Collected data
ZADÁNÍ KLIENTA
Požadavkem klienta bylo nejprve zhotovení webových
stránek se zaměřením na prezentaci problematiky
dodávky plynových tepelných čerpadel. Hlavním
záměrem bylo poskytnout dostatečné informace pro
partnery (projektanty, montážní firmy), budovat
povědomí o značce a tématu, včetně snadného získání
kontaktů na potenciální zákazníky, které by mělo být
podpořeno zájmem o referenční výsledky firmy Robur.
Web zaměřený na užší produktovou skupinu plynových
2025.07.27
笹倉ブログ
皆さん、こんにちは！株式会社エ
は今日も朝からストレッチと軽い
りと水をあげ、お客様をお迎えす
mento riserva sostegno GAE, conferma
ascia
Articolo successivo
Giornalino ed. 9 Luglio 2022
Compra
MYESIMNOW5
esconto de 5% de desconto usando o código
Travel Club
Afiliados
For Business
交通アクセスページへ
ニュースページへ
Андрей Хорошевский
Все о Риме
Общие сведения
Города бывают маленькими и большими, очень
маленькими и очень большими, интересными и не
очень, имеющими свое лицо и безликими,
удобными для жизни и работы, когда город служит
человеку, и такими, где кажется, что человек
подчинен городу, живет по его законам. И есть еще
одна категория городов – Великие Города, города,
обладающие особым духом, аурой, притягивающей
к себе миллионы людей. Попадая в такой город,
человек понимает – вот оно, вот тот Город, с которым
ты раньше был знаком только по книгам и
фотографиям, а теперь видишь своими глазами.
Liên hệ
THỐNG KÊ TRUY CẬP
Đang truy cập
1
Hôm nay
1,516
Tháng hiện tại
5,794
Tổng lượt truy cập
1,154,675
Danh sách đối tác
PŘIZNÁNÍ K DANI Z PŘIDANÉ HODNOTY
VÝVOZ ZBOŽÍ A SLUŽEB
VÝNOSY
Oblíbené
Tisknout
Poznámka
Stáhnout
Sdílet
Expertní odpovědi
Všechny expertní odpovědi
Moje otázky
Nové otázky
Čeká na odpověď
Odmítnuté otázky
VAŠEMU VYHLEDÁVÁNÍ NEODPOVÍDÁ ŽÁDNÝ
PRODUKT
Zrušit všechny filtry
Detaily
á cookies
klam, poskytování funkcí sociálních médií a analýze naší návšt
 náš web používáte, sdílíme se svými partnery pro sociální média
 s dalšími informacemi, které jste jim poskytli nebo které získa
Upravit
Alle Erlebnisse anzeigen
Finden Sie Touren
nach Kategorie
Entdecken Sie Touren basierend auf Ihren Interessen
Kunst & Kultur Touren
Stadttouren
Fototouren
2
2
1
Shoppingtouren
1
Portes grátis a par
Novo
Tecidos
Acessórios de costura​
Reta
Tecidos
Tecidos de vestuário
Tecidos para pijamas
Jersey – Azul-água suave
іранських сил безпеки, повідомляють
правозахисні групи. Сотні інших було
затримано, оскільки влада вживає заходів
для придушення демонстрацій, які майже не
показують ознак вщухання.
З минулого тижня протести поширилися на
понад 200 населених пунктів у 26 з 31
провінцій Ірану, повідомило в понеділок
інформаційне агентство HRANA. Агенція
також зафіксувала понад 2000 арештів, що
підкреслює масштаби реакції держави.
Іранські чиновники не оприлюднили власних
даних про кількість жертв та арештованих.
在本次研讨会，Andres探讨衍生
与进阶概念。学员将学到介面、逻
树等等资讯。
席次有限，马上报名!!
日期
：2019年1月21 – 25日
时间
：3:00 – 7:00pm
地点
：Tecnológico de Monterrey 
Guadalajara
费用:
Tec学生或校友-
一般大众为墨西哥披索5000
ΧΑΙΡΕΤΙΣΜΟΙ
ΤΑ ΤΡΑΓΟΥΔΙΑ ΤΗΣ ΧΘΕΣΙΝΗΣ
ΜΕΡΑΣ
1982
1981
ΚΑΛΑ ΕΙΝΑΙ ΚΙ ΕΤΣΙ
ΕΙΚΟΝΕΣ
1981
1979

Task description: Please copy every line of the data above, character for character.

Output for this task:
ZADÁNÍ KLIENTA
Požadavkem klienta bylo nejprve zhotovení webových
stránek se zaměřením na prezentaci problematiky
dodávky plynových tepelných čerpadel. Hlavním
záměrem bylo poskytnout dostatečné informace pro
partnery (projektanty, montážní firmy), budovat
povědomí o značce a tématu, včetně snadného získání
kontaktů na potenciální zákazníky, které by mělo být
podpořeno zájmem o referenční výsledky firmy Robur.
Web zaměřený na užší produktovou skupinu plynových
2025.07.27
笹倉ブログ
皆さん、こんにちは！株式会社エ
は今日も朝からストレッチと軽い
りと水をあげ、お客様をお迎えす
mento riserva sostegno GAE, conferma
ascia
Articolo successivo
Giornalino ed. 9 Luglio 2022
Compra
MYESIMNOW5
esconto de 5% de desconto usando o código
Travel Club
Afiliados
For Business
交通アクセスページへ
ニュースページへ
Андрей Хорошевский
Все о Риме
Общие сведения
Города бывают маленькими и большими, очень
маленькими и очень большими, интересными и не
очень, имеющими свое лицо и безликими,
удобными для жизни и работы, когда город служит
человеку, и такими, где кажется, что человек
подчинен городу, живет по его законам. И есть еще
одна категория городов – Великие Города, города,
обладающие особым духом, аурой, притягивающей
к себе миллионы людей. Попадая в такой город,
человек понимает – вот оно, вот тот Город, с которым
ты раньше был знаком только по книгам и
фотографиям, а теперь видишь своими глазами.
Liên hệ
THỐNG KÊ TRUY CẬP
Đang truy cập
1
Hôm nay
1,516
Tháng hiện tại
5,794
Tổng lượt truy cập
1,154,675
Danh sách đối tác
PŘIZNÁNÍ K DANI Z PŘIDANÉ HODNOTY
VÝVOZ ZBOŽÍ A SLUŽEB
VÝNOSY
Oblíbené
Tisknout
Poznámka
Stáhnout
Sdílet
Expertní odpovědi
Všechny expertní odpovědi
Moje otázky
Nové otázky
Čeká na odpověď
Odmítnuté otázky
VAŠEMU VYHLEDÁVÁNÍ NEODPOVÍDÁ ŽÁDNÝ
PRODUKT
Zrušit všechny filtry
Detaily
á cookies
klam, poskytování funkcí sociálních médií a analýze naší návšt
 náš web používáte, sdílíme se svými partnery pro sociální média
 s dalšími informacemi, které jste jim poskytli nebo které získa
Upravit
Alle Erlebnisse anzeigen
Finden Sie Touren
nach Kategorie
Entdecken Sie Touren basierend auf Ihren Interessen
Kunst & Kultur Touren
Stadttouren
Fototouren
2
2
1
Shoppingtouren
1
Portes grátis a par
Novo
Tecidos
Acessórios de costura​
Reta
Tecidos
Tecidos de vestuário
Tecidos para pijamas
Jersey – Azul-água suave
іранських сил безпеки, повідомляють
правозахисні групи. Сотні інших було
затримано, оскільки влада вживає заходів
для придушення демонстрацій, які майже не
показують ознак вщухання.
З минулого тижня протести поширилися на
понад 200 населених пунктів у 26 з 31
провінцій Ірану, повідомило в понеділок
інформаційне агентство HRANA. Агенція
також зафіксувала понад 2000 арештів, що
підкреслює масштаби реакції держави.
Іранські чиновники не оприлюднили власних
даних про кількість жертв та арештованих.
在本次研讨会，Andres探讨衍生
与进阶概念。学员将学到介面、逻
树等等资讯。
席次有限，马上报名!!
日期
：2019年1月21 – 25日
时间
：3:00 – 7:00pm
地点
：Tecnológico de Monterrey 
Guadalajara
费用:
Tec学生或校友-
一般大众为墨西哥披索5000
ΧΑΙΡΕΤΙΣΜΟΙ
ΤΑ ΤΡΑΓΟΥΔΙΑ ΤΗΣ ΧΘΕΣΙΝΗΣ
ΜΕΡΑΣ
1982
1981
ΚΑΛΑ ΕΙΝΑΙ ΚΙ ΕΤΣΙ
ΕΙΚΟΝΕΣ
1981
1979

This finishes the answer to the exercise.